*Exercise instructions*.
Give the number of lines in these entries that contain "background", and nothing more.

--------------------------------

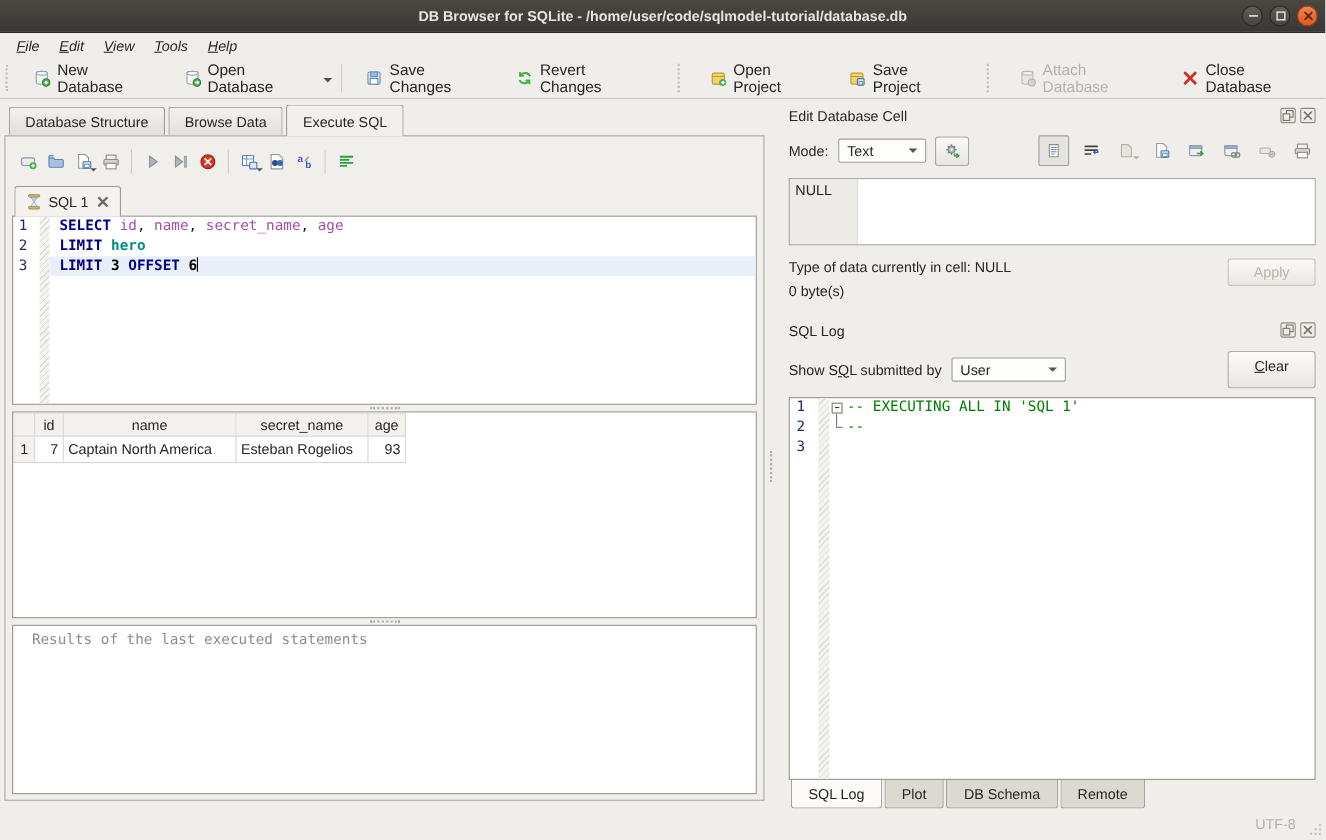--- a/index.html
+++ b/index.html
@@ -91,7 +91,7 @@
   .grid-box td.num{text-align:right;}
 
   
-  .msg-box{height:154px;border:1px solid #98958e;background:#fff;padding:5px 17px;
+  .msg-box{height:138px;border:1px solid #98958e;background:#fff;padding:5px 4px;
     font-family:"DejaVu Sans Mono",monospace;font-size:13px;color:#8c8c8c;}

--------------------------------

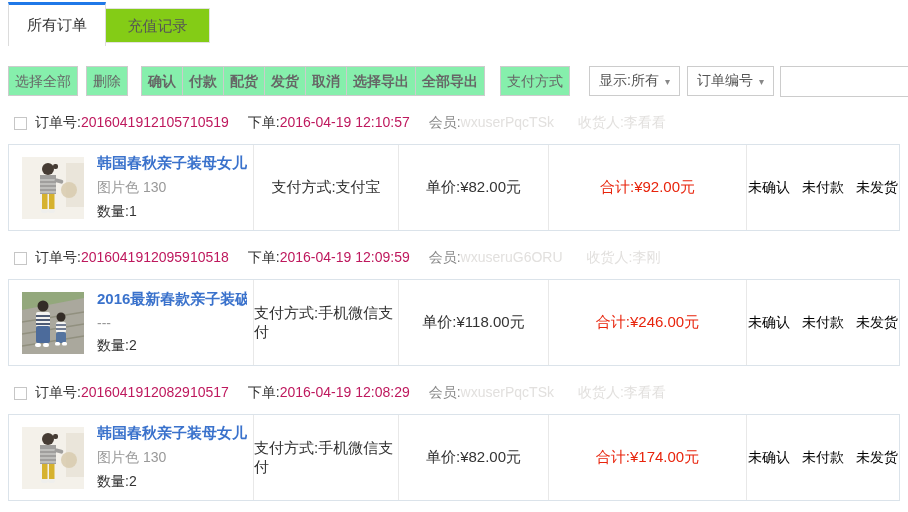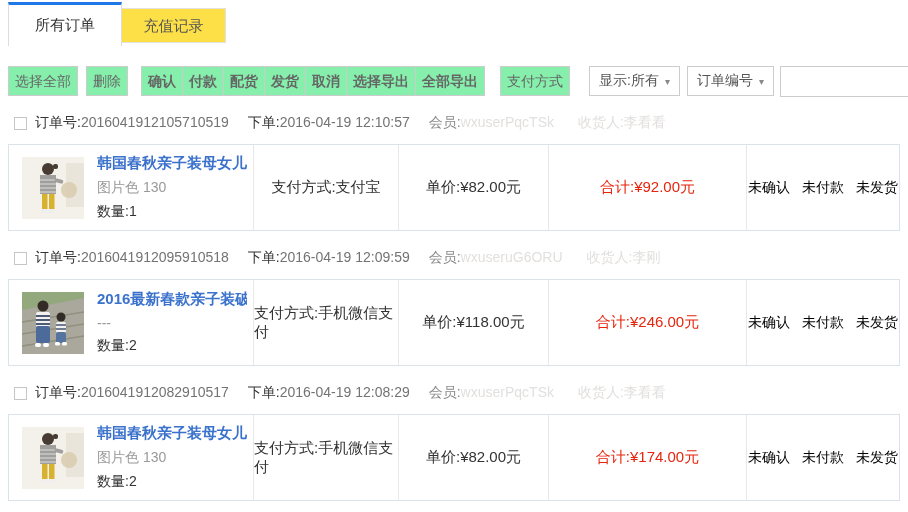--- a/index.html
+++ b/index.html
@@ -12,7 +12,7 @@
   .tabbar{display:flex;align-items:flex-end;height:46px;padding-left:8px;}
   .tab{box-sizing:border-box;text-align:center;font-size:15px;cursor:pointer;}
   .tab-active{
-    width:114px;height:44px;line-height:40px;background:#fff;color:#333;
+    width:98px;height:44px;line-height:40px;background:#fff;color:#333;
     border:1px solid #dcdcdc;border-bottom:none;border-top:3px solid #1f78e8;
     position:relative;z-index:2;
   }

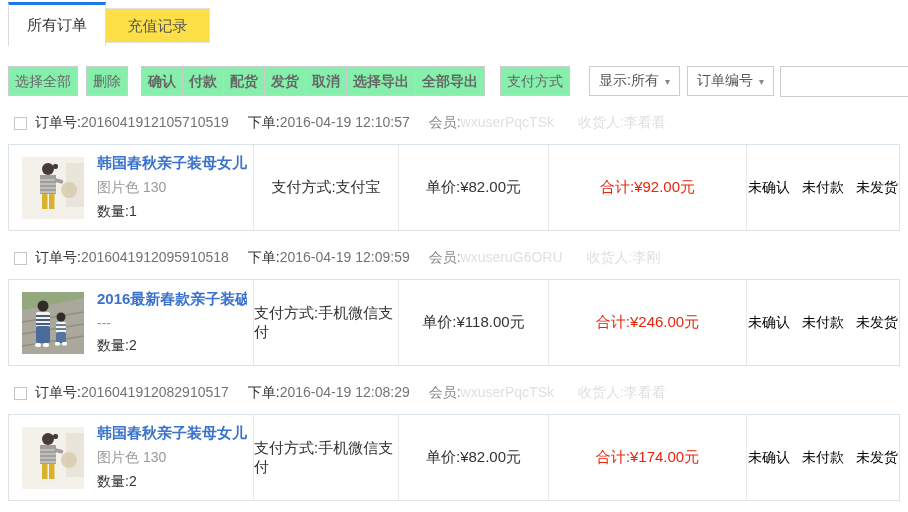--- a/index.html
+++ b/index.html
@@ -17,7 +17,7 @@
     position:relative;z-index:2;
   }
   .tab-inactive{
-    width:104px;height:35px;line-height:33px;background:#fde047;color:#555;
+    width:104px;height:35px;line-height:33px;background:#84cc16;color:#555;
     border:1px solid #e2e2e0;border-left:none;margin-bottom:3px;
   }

--------------------------------

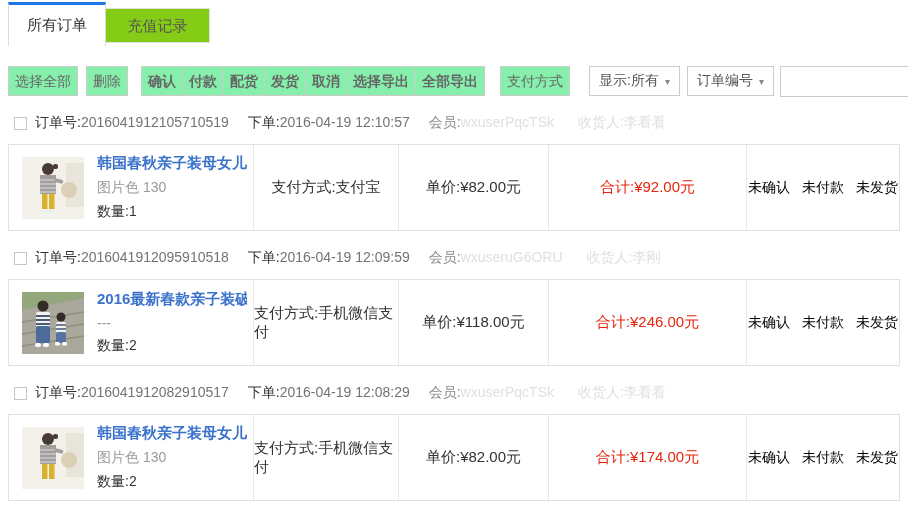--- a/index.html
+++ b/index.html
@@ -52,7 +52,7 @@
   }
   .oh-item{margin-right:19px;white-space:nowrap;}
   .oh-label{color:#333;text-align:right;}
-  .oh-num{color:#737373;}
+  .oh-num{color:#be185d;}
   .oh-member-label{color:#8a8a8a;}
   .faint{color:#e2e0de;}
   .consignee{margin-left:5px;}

--------------------------------

*Task answer*.
6